■ **DATA EXTRACT**
_ _ _
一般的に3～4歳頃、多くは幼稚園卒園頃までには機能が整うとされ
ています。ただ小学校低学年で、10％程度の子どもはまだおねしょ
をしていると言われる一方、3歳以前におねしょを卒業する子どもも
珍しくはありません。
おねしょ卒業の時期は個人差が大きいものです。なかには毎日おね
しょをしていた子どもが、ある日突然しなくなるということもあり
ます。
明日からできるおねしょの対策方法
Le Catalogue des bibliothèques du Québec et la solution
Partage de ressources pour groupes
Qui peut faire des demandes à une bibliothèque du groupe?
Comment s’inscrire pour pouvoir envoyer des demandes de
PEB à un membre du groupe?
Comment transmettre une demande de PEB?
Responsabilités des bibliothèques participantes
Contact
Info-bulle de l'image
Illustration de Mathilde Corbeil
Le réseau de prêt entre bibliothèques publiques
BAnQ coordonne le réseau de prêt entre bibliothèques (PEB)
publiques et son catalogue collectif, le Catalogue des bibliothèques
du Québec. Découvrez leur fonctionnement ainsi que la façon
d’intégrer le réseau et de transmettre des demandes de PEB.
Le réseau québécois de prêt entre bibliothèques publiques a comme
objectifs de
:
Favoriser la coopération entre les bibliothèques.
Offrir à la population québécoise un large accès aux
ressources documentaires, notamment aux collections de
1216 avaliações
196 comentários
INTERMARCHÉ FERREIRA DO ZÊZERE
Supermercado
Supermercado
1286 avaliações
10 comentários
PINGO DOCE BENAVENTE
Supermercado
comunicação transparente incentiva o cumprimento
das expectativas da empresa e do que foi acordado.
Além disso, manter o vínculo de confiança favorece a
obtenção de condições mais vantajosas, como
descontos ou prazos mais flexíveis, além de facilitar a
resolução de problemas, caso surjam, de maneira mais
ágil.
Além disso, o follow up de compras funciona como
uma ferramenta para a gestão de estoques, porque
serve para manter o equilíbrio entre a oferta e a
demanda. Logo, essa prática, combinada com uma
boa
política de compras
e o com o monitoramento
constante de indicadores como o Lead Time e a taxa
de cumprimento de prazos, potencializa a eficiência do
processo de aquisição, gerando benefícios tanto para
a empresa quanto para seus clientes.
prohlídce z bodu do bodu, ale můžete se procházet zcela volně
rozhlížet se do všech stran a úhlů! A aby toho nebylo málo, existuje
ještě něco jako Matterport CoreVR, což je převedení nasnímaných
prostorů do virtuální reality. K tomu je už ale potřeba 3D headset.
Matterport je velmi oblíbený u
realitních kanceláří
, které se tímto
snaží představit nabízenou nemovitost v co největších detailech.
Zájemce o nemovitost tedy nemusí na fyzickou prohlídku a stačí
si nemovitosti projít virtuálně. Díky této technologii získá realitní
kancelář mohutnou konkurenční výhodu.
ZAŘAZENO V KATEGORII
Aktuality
_ _ _
■ **EXERCISE**
What is the number of lines in the records holding "mais"? Give the number alone.

■ **EXPECTED OUTPUT**
3